Asti: uccide l’ex moglie a coltellate davanti alla stazione di Canelli, caccia all’uomo

I carabinieri sono sulle tracce di Luigi Caramello, 47 anni, fuggito con un’auto rossa dopo aver ucciso a coltellate l’ex moglie Barbara Natale, 44 anni, davanti alla stazione di Canelli; i due erano separati da appena un mese

Asti: uccide l'ex moglie a coltellate davanti alla stazione di Canelli, caccia all'uomo

Un omicidio si è consumato ieri mattina davanti alla stazione ferroviaria di Canelli (At): un uomo, Luigi Caramello, 47enne originario di Santo Stefano Belbo, ha ucciso a coltellate l’ex moglie Barbara Natale, 44 anni. I due erano separati da appena un mese, da quando cioè la donna se ne era andata di casa ed era ospite in questi giorni da un’amica a Canelli. Sembra che l’uomo l’avesse cercata per un chiarimento; i due si erano infatti incontrati di comune accordo alla stazione della cittadina, intorno alle 9; all’improvviso, per motivi ancora da chiarire, tra Caramello e l’ex moglie è scoppiata una lite finchè l’uomo non ha estratto un coltello ed ha colpito la donna più volte, a quanto sembra soprattutto sulle spalle. Dopodichè, è fuggito a bordo di un’automobile rossa. I carabinieri sono ancora sulle sue tracce.

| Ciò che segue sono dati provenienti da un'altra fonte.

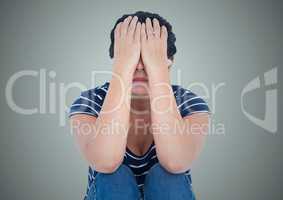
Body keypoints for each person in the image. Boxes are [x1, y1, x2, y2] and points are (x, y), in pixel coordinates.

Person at [69, 11, 211, 200]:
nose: (140, 66)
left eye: (149, 56)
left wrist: (158, 71)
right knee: (115, 179)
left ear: (169, 61)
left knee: (168, 179)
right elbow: (105, 162)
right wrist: (123, 68)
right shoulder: (90, 101)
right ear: (116, 58)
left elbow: (176, 162)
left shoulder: (189, 103)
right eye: (132, 55)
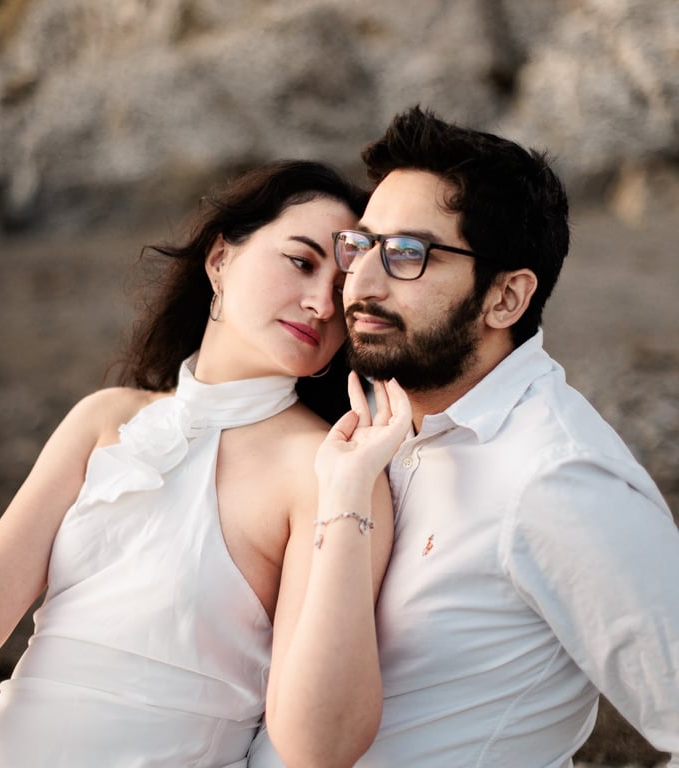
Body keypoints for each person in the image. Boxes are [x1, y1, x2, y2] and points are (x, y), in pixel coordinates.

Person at [0, 160, 412, 768]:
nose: (320, 305)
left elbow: (319, 737)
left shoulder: (327, 468)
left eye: (340, 290)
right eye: (301, 262)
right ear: (220, 259)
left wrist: (350, 490)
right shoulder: (106, 417)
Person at [248, 108, 679, 767]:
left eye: (408, 255)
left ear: (505, 299)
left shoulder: (557, 480)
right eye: (360, 246)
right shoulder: (371, 415)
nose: (360, 284)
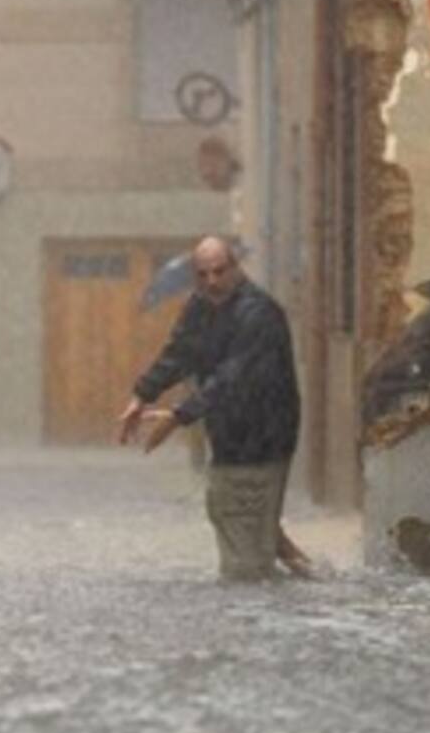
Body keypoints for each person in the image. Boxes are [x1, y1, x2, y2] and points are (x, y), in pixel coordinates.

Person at [117, 236, 316, 581]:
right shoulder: (201, 306)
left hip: (263, 436)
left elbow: (233, 378)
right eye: (203, 273)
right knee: (231, 513)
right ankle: (302, 572)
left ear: (236, 268)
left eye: (219, 271)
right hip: (229, 436)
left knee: (242, 538)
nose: (211, 281)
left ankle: (267, 600)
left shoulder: (259, 313)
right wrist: (142, 396)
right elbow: (179, 352)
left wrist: (180, 415)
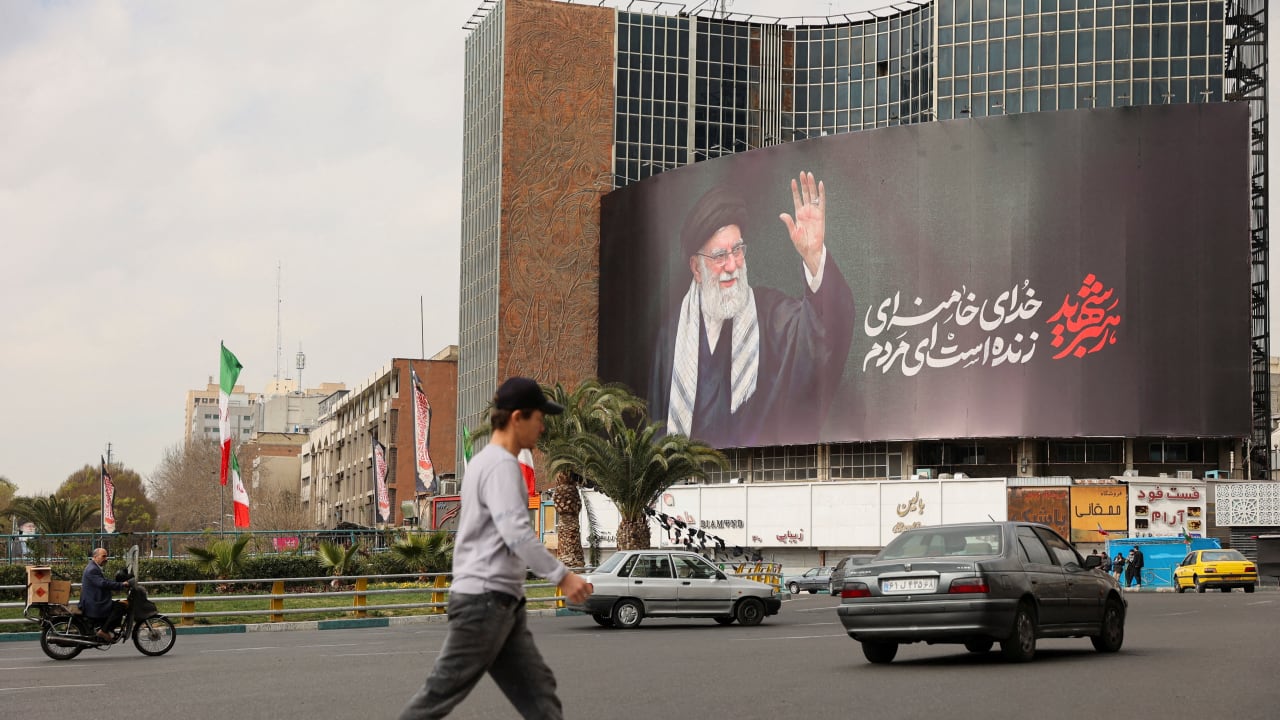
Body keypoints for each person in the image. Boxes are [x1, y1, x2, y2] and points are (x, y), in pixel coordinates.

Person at [398, 376, 592, 720]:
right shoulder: (502, 466)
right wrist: (563, 577)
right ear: (518, 417)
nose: (543, 427)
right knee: (436, 697)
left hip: (501, 602)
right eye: (539, 418)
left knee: (540, 696)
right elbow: (516, 533)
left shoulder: (484, 462)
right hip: (485, 602)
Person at [649, 172, 856, 448]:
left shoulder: (771, 316)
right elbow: (657, 431)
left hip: (757, 477)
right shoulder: (672, 337)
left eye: (737, 251)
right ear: (696, 268)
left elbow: (824, 331)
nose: (732, 265)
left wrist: (814, 257)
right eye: (720, 256)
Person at [78, 547, 128, 641]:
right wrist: (121, 585)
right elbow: (103, 583)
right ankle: (104, 631)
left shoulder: (94, 567)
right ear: (95, 557)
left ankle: (107, 629)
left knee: (118, 605)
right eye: (103, 556)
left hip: (94, 600)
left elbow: (103, 581)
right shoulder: (92, 569)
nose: (106, 558)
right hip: (94, 604)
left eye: (106, 556)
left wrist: (118, 584)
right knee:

Barbara Natale avrebbe cercato di fuggire, Caramello è in fuga con una Punto rossa – I primi accertamenti hanno confermato che la maggior parte delle coltellate sono state ricevute alle spalle da Barbara Natale; ciò dovrebbe significare che la donna abbia tentato di fuggire. La coppia aveva anche due figlie adolescenti di 17 e 20 anni. Le ricerche dei carabinieri e della polizia sono continuate per tutta la giornata di ieri e proseguiranno anche oggi per rintracciare Luigi Caramello, il quale si è allontanato da Canelli con una Punto rossa, sembra prestatagli da un amico; l’uomo è originario della Liguria e lavora per un’azienda che si occupa del recupero di rottami di ferro. Le ricerche sono state estese anche alla provincia di Alessandria, dove sembra si sia diretto Caramello come affermato da alcune testimonianze raccolte.